Figure 8 elaborates the outcome of proposed TDES based security algorithm. Data encryption and decryption time are measured for different data sizes, which increase in proportion to the data size. The obtained graphs for encryption and decryption time is displayed in Fig. 8. It is clear from the figure the proposed method achieves minimum time for encryption and decryption process and is indicated in seconds. The existing technique compared here are Data Encryption Standard (DES), Advanced Encryption Standard (AES) and Homomorphic encryption. Thus, from the overall analysis the proposed method outperforms well than the existing techniques. Proposed design of security design with respect to previous methods, are compared and exhibited a better performance. Proposed fuzzy dedup security method, gives while measuring deduplication ratio gives 20% better ratio output than Rabin CDC, likewise fast dedup and TTTD showed 20–30% less performance than fuzzy-dedup method measured both inline and offline. Overall processing time of proposed fuzzy-dedup inline gives 40% and offline gives 10% value, when compared to previous ones it was 40% better than Rabin CDC as it gives 0.8 seconds of time for whole process and fast dedup gives 0.91 seconds finally TTTD gives 1.2 seconds of processing time. Memory utilization of fuzzy dedup gives 10000 bytes for inline and 9000 bytes for offline that was 30% lower thus making the objective of design to be satisfied that previous ones. TTTD method occupies a high volume of memory space than all other implemented methods. Thus proposed design of fuzzy dedup gives overall better performance than previous ones in terms of memory usage and processing time.

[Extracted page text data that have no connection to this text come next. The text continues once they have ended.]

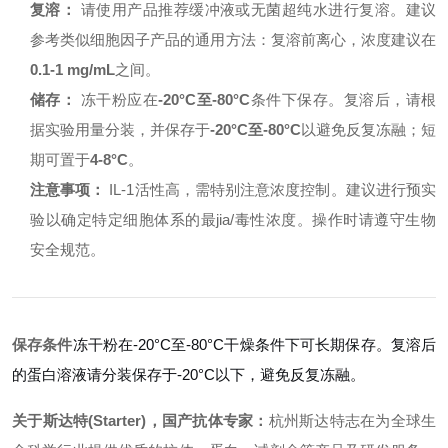
复溶：
请使用产品推荐缓冲液或无菌超纯水进行复溶。建议
参考类似细胞因子产品的通用方法：复溶前离心，浓度建议在
0.1-1 mg/mL
之间。
储存：
冻干粉应在
-20°C至-80°C
条件下保存。复溶后，请根
据实验用量分装，并保存于
-20°C至-80°C
以避免反复冻融；短
期可置于
4-8°C
。
注意事项：
IL-1活性高，需特别注意浓度控制。建议进行预实
验以确定特定细胞体系的最jia/毒性浓度。操作时请遵守生物
安全规范。
保存条件
冻干粉在-20°C至-80°C干燥条件下可长期保存。复溶后
的蛋白溶液请分装保存于-20°C以下，避免反复冻融。
关于斯达特(Starter)，国产抗体专家：
杭州斯达特志在为全球生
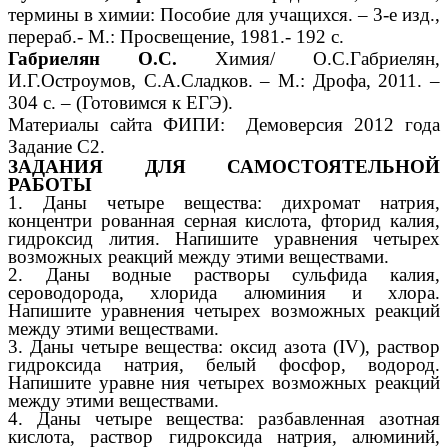
термины в химии: Пособие для учащихся. – 3-е изд.,
перераб.- М.: Просвещение, 1981.- 192 с.
Габриелян О.С.
Химия/ О.С.Габриелян,
И.Г.Остроумов, С.А.Сладков. – М.: Дрофа, 2011. –
304 с. – (Готовимся к ЕГЭ).
Материалы сайта ФИПИ: Демоверсия 2012 года
Задание С2.
ЗАДАНИЯ ДЛЯ САМОСТОЯТЕЛЬНОЙ
РАБОТЫ
1. Даны четыре вещества: дихромат натрия,
концентри рованная серная кислота, фторид калия,
гидроксид лития. Напишите уравнения четырех
возможных реакций между этими веществами.
2. Даны водные растворы сульфида калия,
сероводорода, хлорида алюминия и хлора.
Напишите уравнения четырех возможных реакций
между этими веществами.
3. Даны четыре вещества: оксид азота (IV), раствор
гидроксида натрия, белый фосфор, водород.
Напишите уравне ния четырех возможных реакций
между этими веществами.
4. Даны четыре вещества: разбавленная азотная
кислота, раствор гидроксида натрия, алюминий,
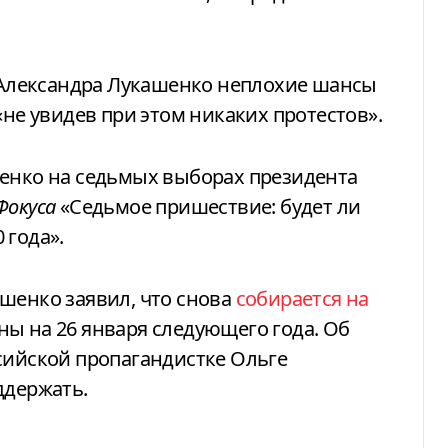
у Александра Лукашенко неплохие шансы
«не увидев при этом никаких протестов».
шенко на седьмых выборах президента
Фокуса
«Седьмое пришествие: будет ли
 года».
шенко заявил, что снова
собирается на
ны на 26 января следующего года. Об
сийской пропагандистке Ольге
ддержать.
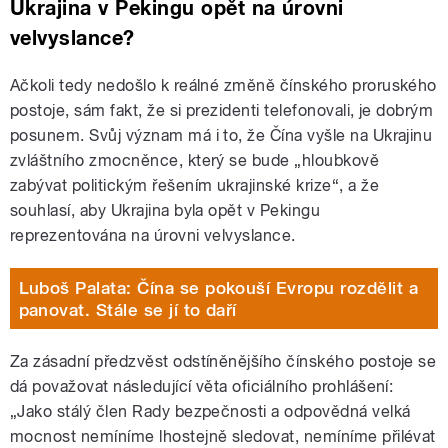
Ukrajina v Pekingu opět na úrovni
velvyslance?
Ačkoli tedy nedošlo k reálné změně čínského proruského
postoje, sám fakt, že si prezidenti telefonovali, je dobrým
posunem. Svůj význam má i to, že Čína vyšle na Ukrajinu
zvláštního zmocněnce, který se bude „hloubkově
zabývat politickým řešením ukrajinské krize“, a že
souhlasí, aby Ukrajina byla opět v Pekingu
reprezentována na úrovni velvyslance.
Luboš Palata: Čína se pokouší Evropu rozdělit a
panovat. Stále se jí to daří
Za zásadní předzvěst odstíněnějšího čínského postoje se
dá považovat následující věta oficiálního prohlášení:
„Jako stálý člen Rady bezpečnosti a odpovědná velká
mocnost nemíníme lhostejně sledovat, nemíníme přilévat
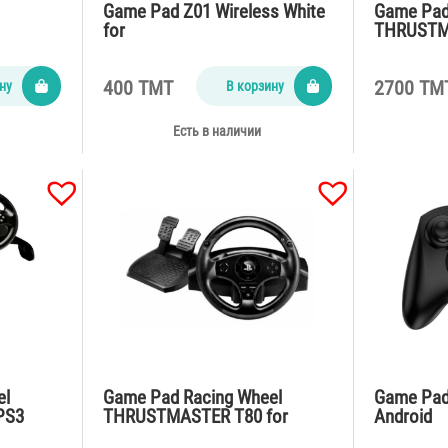
Game Pad Z01 Wireless White
Game Pad
for
THRUSTMA
iPad/iPhone/Android/PC3/PS
PC/PS3
4 …
400 TMT
2700 TM
ну
В корзину
Есть в наличии
el
Game Pad Racing Wheel
Game Pad 
PS3
THRUSTMASTER T80 for
Android
Playstation PS4/P…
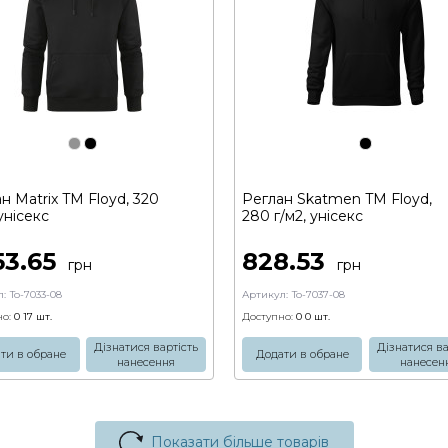
н Matrix TM Floyd, 320
Реглан Skatmen TM Floyd,
 унісекс
280 г/м2, унісекс
53.65
828.53
грн
грн
:
To-7033-08
Артикул:
To-7037-08
о:
0 17
шт.
Доступно:
0 0
шт.
Дізнатися вартість
Дізнатися ва
ти в обране
Додати в обране
нанесення
нанесен
Показати більше товарів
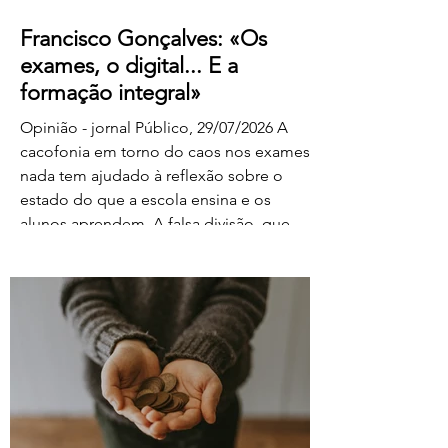
Francisco Gonçalves: «Os
exames, o digital... E a
formação integral»
Opinião - jornal Público, 29/07/2026 A
cacofonia em torno do caos nos exames
nada tem ajudado à reflexão sobre o
estado do que a escola ensina e os
alunos aprendem. A falsa divisão, que
tolhe o pensamento, entre portadores da
luz e habitantes das trevas – os da cultura
e os da ignorância, os do rigor e os do
facilitismo, os da inovação e os
empedernidos – é mais um agente de
confusão. O olhar da FENPROF para este
processo parte, como não podia deixar
de ser, das violações dos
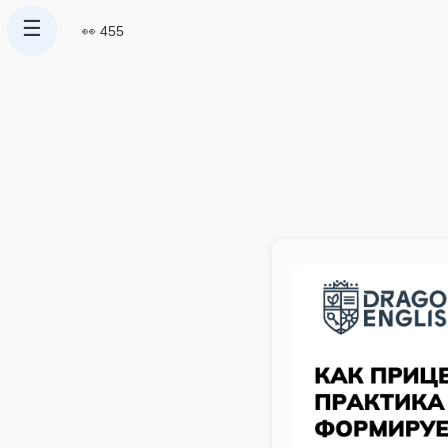
☰
👀 455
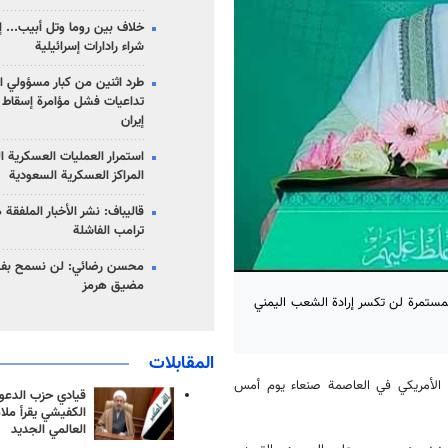
خلاف بين روما وتل أبيب... إ
شراء رادارات إسرائيلية
طرد اثنين من كبار مسؤولي ال
تداعيات فشل مؤامرة إسقاط ا
إيران
استمرار العمليات العسكرية ا
المراكز العسكرية السعودية
قاليباف: نشر الأخبار الملفقة
ترامب الفاشلة
محسن رضائي: لن نسمح بفتح
مضيق هرمز
المستمرة لن تكسر إرادة الشعب اليمني
المقابلات
 الأمريكي في العاصمة صنعاء يوم أمس
قيادي حزب الدعوة
الكفيشي يقرأ ملا
العالمي الجديد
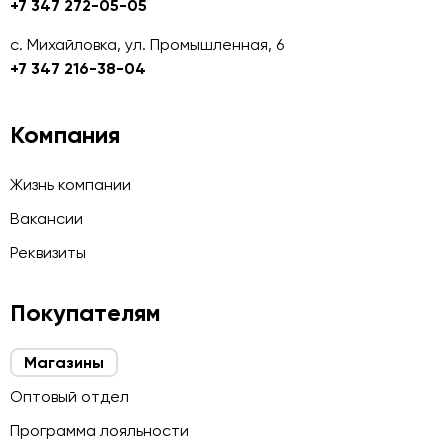
+7 347 272-05-05
с. Михайловка, ул. Промышленная, 6
+7 347 216-38-04
Компания
Жизнь компании
Вакансии
Реквизиты
Покупателям
Магазины
Оптовый отдел
Программа лояльности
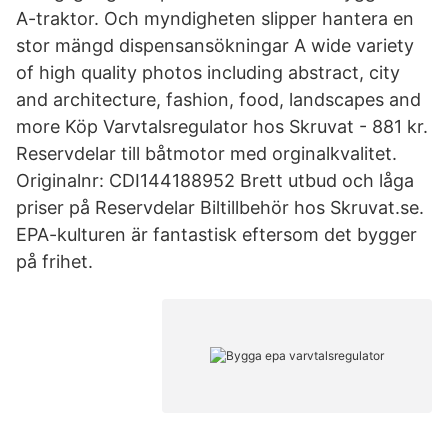
A-traktor. Och myndigheten slipper hantera en
stor mängd dispensansökningar A wide variety
of high quality photos including abstract, city
and architecture, fashion, food, landscapes and
more Köp Varvtalsregulator hos Skruvat - 881 kr.
Reservdelar till båtmotor med orginalkvalitet.
Originalnr: CDI144188952 Brett utbud och låga
priser på Reservdelar Biltillbehör hos Skruvat.se.
EPA-kulturen är fantastisk eftersom det bygger
på frihet.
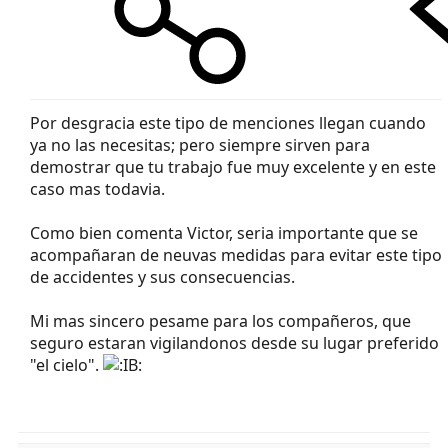
Por desgracia este tipo de menciones llegan cuando
ya no las necesitas; pero siempre sirven para
demostrar que tu trabajo fue muy excelente y en este
caso mas todavia.
Como bien comenta Victor, seria importante que se
acompañaran de neuvas medidas para evitar este tipo
de accidentes y sus consecuencias.
Mi mas sincero pesame para los compañeros, que
seguro estaran vigilandonos desde su lugar preferido
"el cielo".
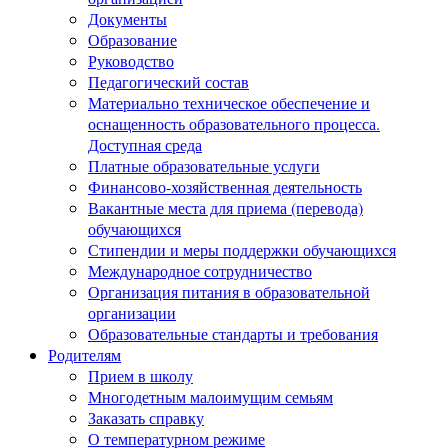
Документы
Образование
Руководство
Педагогический состав
Материально техническое обеспечение и
оснащенность образовательного процесса.
Доступная среда
Платные образовательные услуги
Финансово-хозяйственная деятельность
Вакантные места для приема (перевода)
обучающихся
Стипендии и меры поддержки обучающихся
Международное сотрудничество
Организация питания в образовательной
организации
Образовательные стандарты и требования
Родителям
Прием в школу
Многодетным малоимущим семьям
Заказать справку
О температурном режиме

Encryption and decryption time obtained by proposed and existing methods.
The main objective of this research is redundant data reduction to increase storage space with fast deduplication performance. The proposed de-duplication module involves chunking, fingerprinting, indexing of fingerprinting and writing. In chunking, files are partitioned into different chunks and the chunk size is decided by the working principle of k-means clustering algorithm. A unique identifying value is computed using suitable hash signature algorithm, known as fingerprint. These fingerprints are stored in the index format. Then similarity values and duplicate record detections are found with the help of proposed cosine similarity based Fuzzy interference system. Based on the similarity value calculated, fuzzy rules are generated for deciding the particular files get stored or not. Thus the proposed system makes the decision which file is duplicate and non-duplicate file. The storage is done in cloud server before that, security analysis are done with the help of encryption standard and follows the inline deduplication process. The proposed methodology obtains the efficient outcome as compared with the existing techniques in terms of throughput, de-duplication ratio, processing time and memory utilization. The proposed methodology provides a comparatively maximum redundancy detection with higher throughput, higher deduplication ratio, lesser computation time and very low hash values comparison time for big data storage system. The experimental results illustrates the better performances such as, deduplication ratio of 1.2, memory utilization of 12500 bytes in inline and 9550 bytes in offline, throughput of 32500 Mb/s in inline and 25500 Mb/s in offline and processing time of 0.4494 s in inline and 0.1139 s in offline. The key generation time of the proposed TDES based security algorithm attained 0.1 seconds of encryption and 0.07 seconds which is less compared to other methods. In future, the storage of index format and standard of encryption might be focussed to enhance that gives a new way of developing a fuzzy dedup design of security analysis of cloud applications.